The SMART Office hosted the 2019 National Symposium on Sex Offender Management and Accountability July 18-19 in Chicago. The two-day event brought together criminal justice professionals who investigate and prosecute sex offenses and register and monitor sex offenders, as well as those providing victim support services. Highlights included a case study on a cold case solved with genetic genealogy, tactics to identify child trafficking and a session on psychopathic sex offenders.
The symposium provided almost 600 law enforcement officers, prosecutors, sex offender registry officials, victim advocates and criminal justice experts information on the latest tools and techniques vital to combatting sexual assault and child sexual abuse. At the symposium, SMART discussed the Department’s expansion of direct access to the FBI’s National Sex Offender Registry to tribes participating in the Tribal Access Program. Direct access allows tribes participating in TAP to use their Tribe and Territory Sex Offender Registry System to input data and gain access to NSOR, giving tribal law enforcement information necessary to investigate offenses and share information to jurisdictions across the country.
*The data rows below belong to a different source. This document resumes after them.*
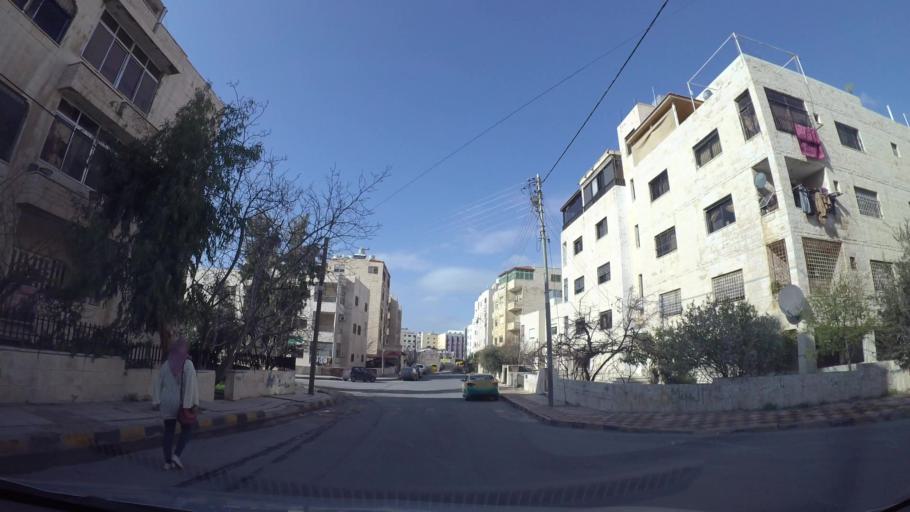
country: JO
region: Amman
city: Al Jubayhah
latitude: 32.0217
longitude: 35.8513
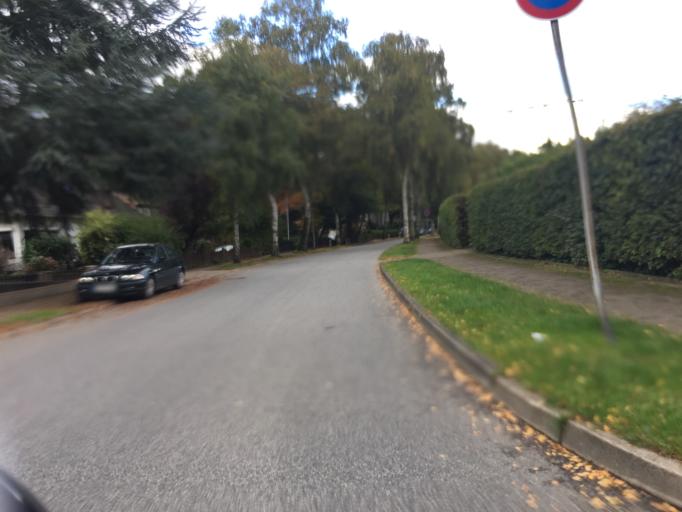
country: DE
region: Schleswig-Holstein
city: Itzehoe
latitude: 53.9432
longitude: 9.5099
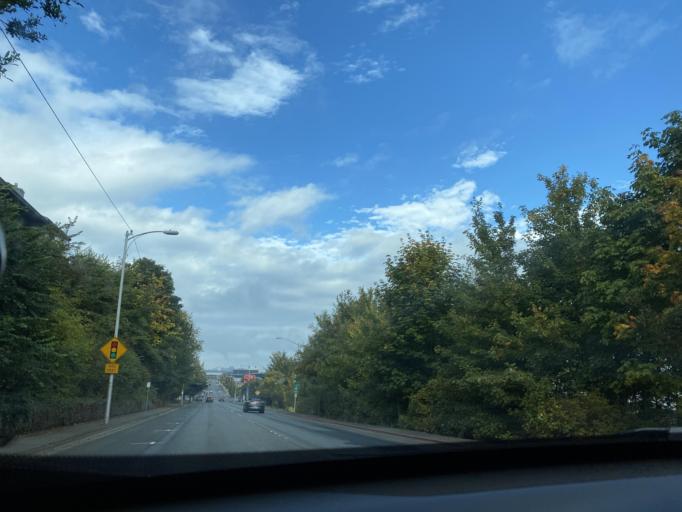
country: US
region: Washington
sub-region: Clallam County
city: Port Angeles
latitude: 48.1180
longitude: -123.4281
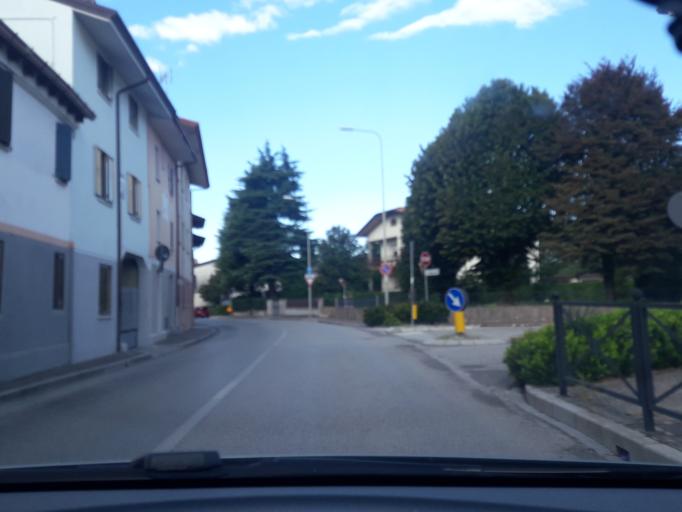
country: IT
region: Friuli Venezia Giulia
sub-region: Provincia di Udine
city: Pasian di Prato
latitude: 46.0497
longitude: 13.1900
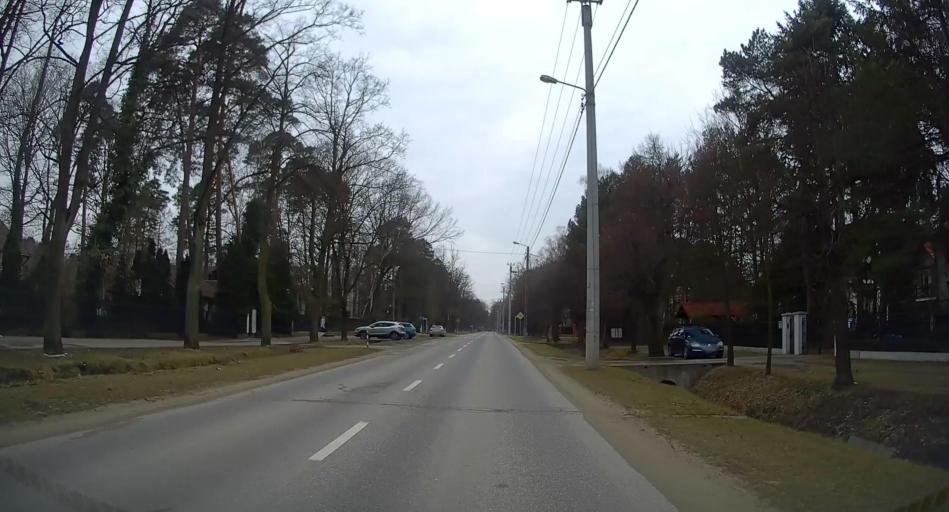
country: PL
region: Masovian Voivodeship
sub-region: Powiat piaseczynski
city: Piaseczno
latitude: 52.0610
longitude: 21.0070
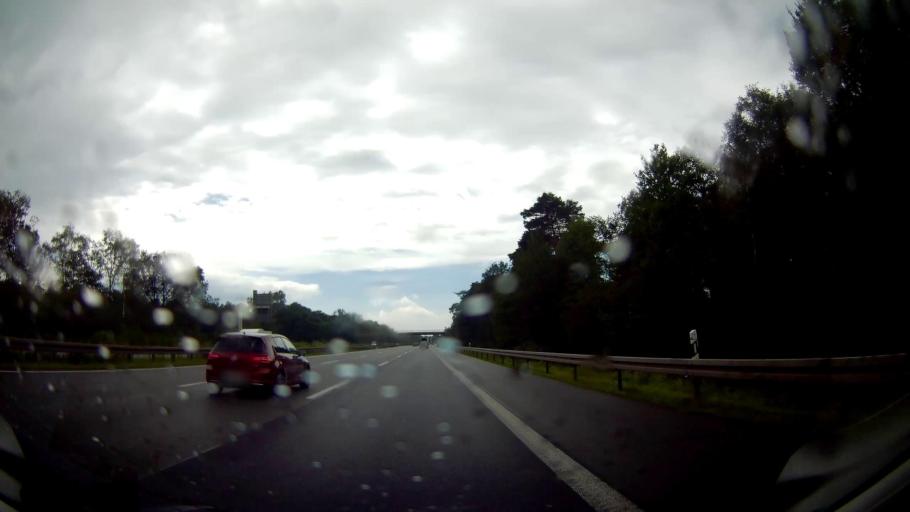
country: DE
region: North Rhine-Westphalia
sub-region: Regierungsbezirk Detmold
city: Guetersloh
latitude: 51.8628
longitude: 8.3607
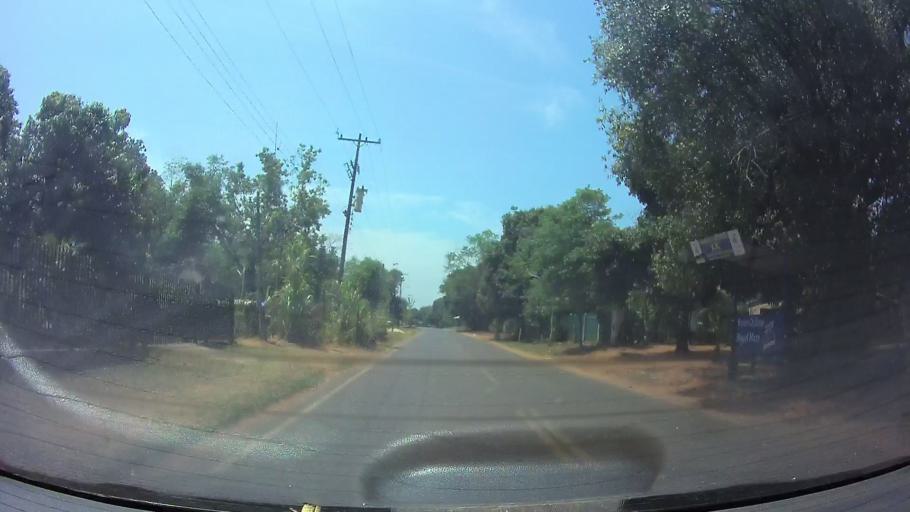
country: PY
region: Central
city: Ita
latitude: -25.4379
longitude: -57.3992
TAP allows information sharing between tribal and federal government criminal information systems.
The symposium sessions focused on four topic areas: information for prosecutors; tools for registrars and jurisdictional registry officials; interdiction and tracking of sex offenders; and research on sex offender behavior and sex offender registration and notification laws.
In the DNA and Cold Cases session, participants learned about how police worked with a genetic genealogist to identify the killer of 8-year-old April Tinsley, which can help agencies working to solve cold-case sexual assaults in the future. There were also sessions on sex offender registry case law, stopping child trafficking and child pornography and recruiting and retaining sex offender registrars, among other topics critical to personnel in law enforcement, corrections, the judiciary and prosecutions.
“The 2019 Symposium brought together criminal justice professionals from across the nation to network and learn how to continue to strengthen their systems for protecting and informing their citizens about potential risks,” said SMART Acting Director Dawn Doran. “Sharing and using the more complete sex offender information between jurisdictions is critical to keeping our communities safe.”
At the symposium, the SMART Office also highlighted a refresh of the Dru Sjodin National Sex Offender Public Website (NSOPW.gov) with expanded search capacity, improved navigation and updated safety and education information.